Strona 1 z 1

do tematu "Moja pierwsza Cattleya"

Nieprzeczytany postNapisane: 22-09-2021, 22:25
Autor Gość
Pod postem p. Grzegorza Stefaniaka nie mogę się dopisać, więc czynię to tutaj ;)

Można przesadzać? Nie za zimno? Korzenie ładnie przyrastają i wychodzą już z doniczki.Jest spora może by ją podzielić?


Przeniesienie do większej doniczki, bez ingerowania w bryłę korzeniową, na pewno nie zaszkodzi roślinie.
Z podziałem o tej porze roku może być już gorzej.
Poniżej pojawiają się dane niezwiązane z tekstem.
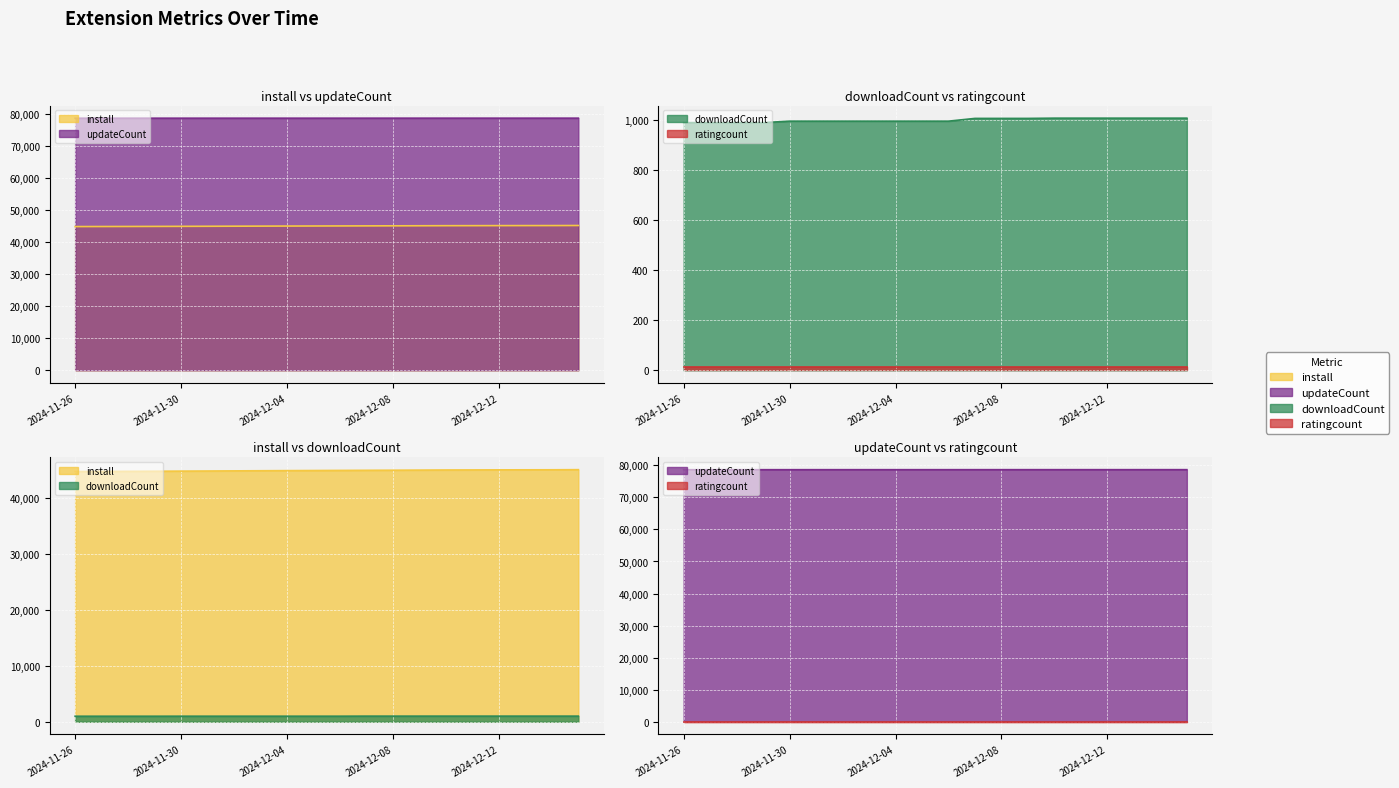

True or false: updateCount and install cross at least once.

False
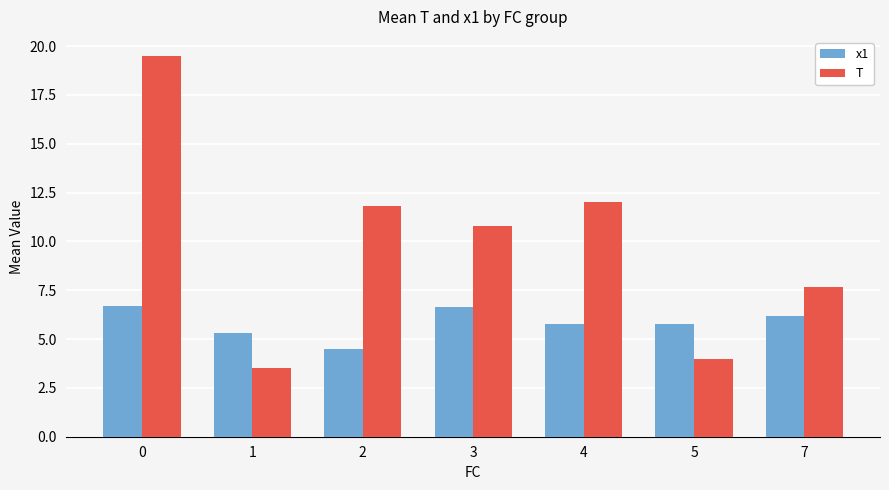

Between 5 and 7, which series saw the biggest shift?

T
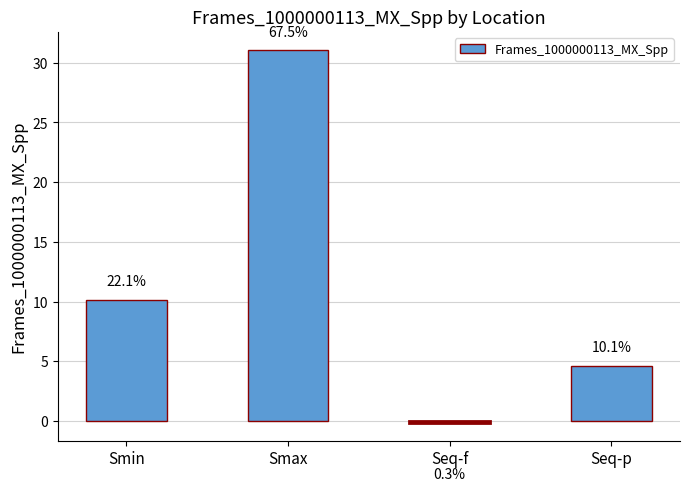

How many bars are there in total?

4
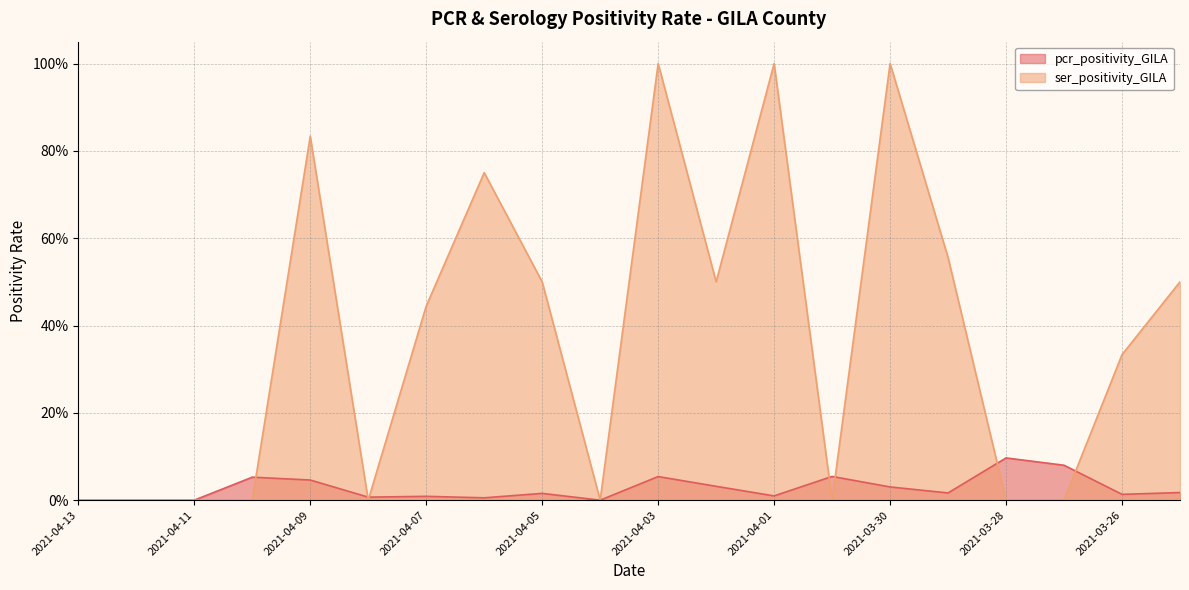

At which category is the sum across all series the highest?

2021-04-03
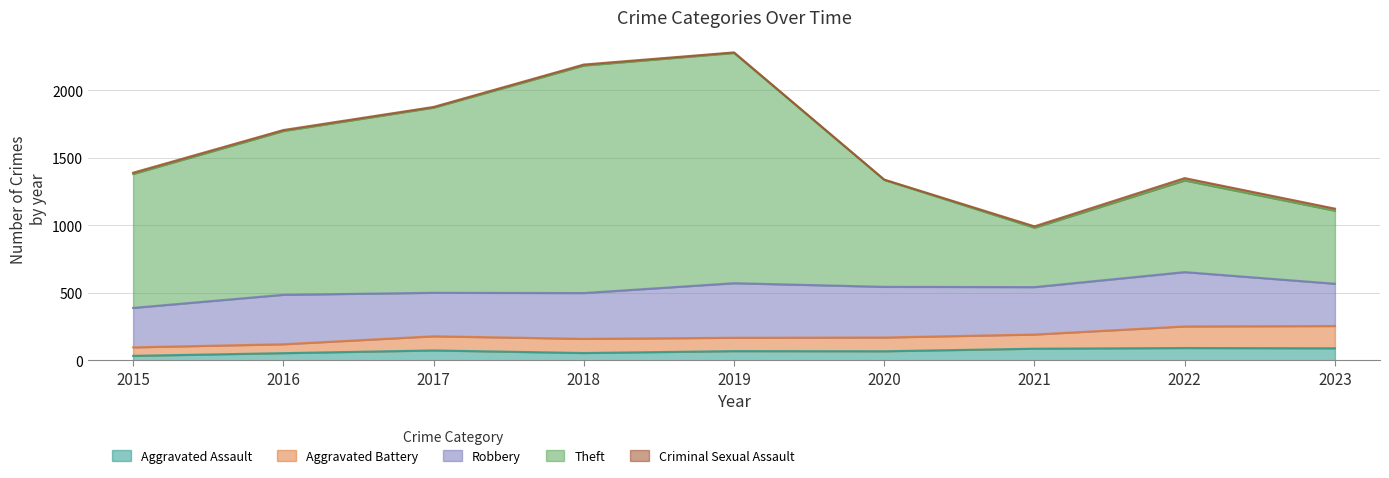

True or false: Aggravated Battery and Theft cross at least once.

False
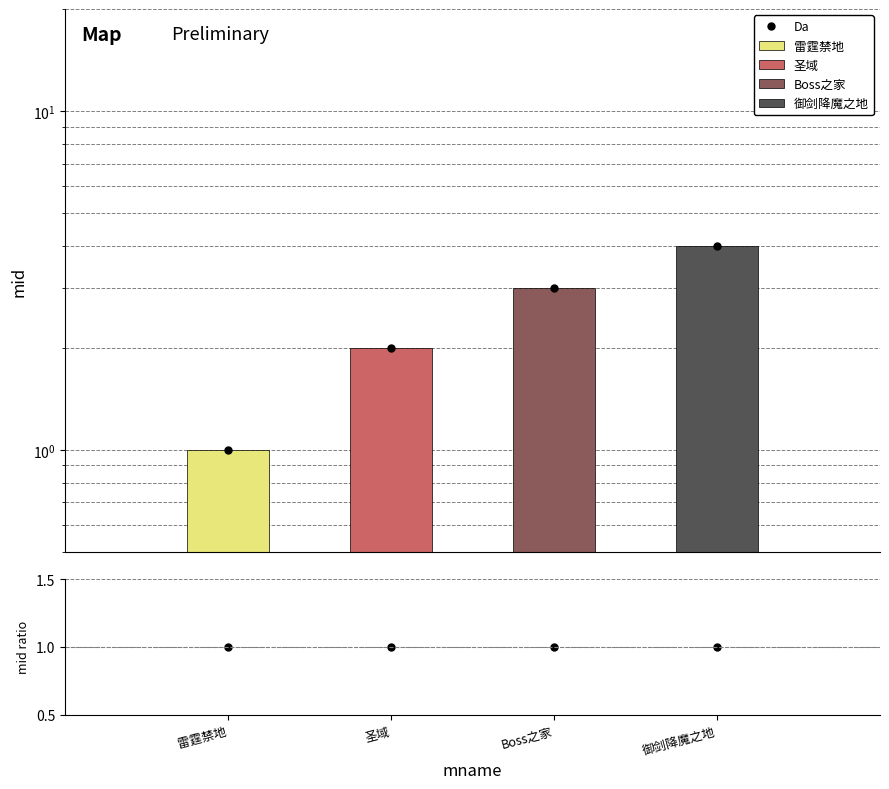

What is the sum of all values?

10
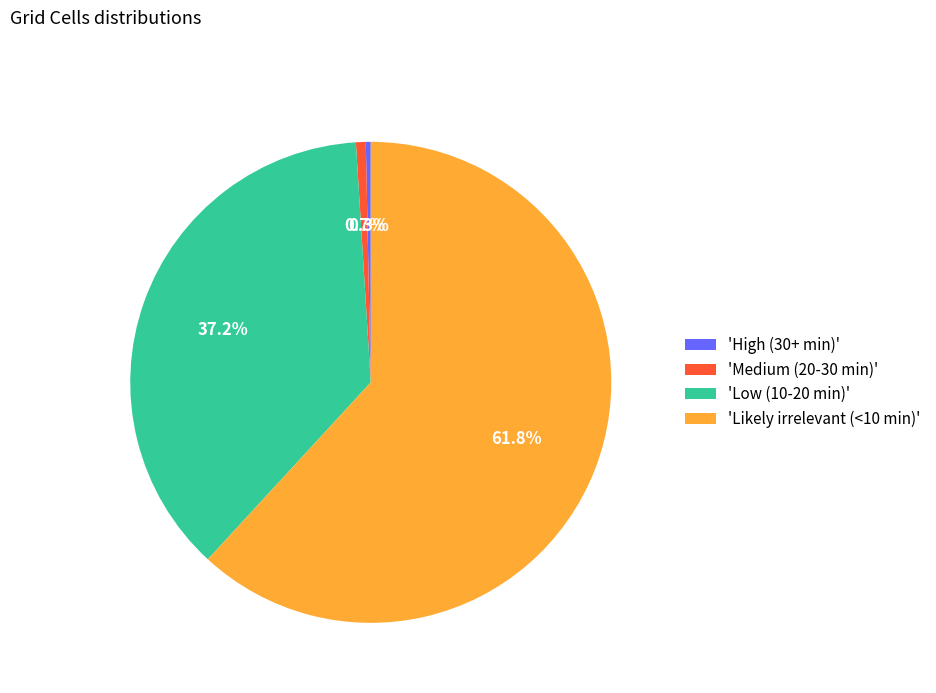

What portion of the pie excludes 'Low (10-20 min)'?

62.8%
Teoretycznie może się to udać, ale konieczne będzie zapewnienie storczykowi większej wilgotności otoczenia, wyższej temperatury i doświetlania do długości dnia letniego.

W pierwszym przypadku zabieg nie wpłynie na kwitnienie w kolejnym sezonie, w drugim - katleja może regenerować się nawet przez kilka lat.

PS
Gratuluję pierwszego kwitnienia i uroczego kwiatka :D

Re: do tematu "Moja pierwsza Cattleya"

Nieprzeczytany postNapisane: 10-10-2021, 13:03
Autor Ryszard410
Post został umieszczony w wątku p. Grzegorza Stefaniaka.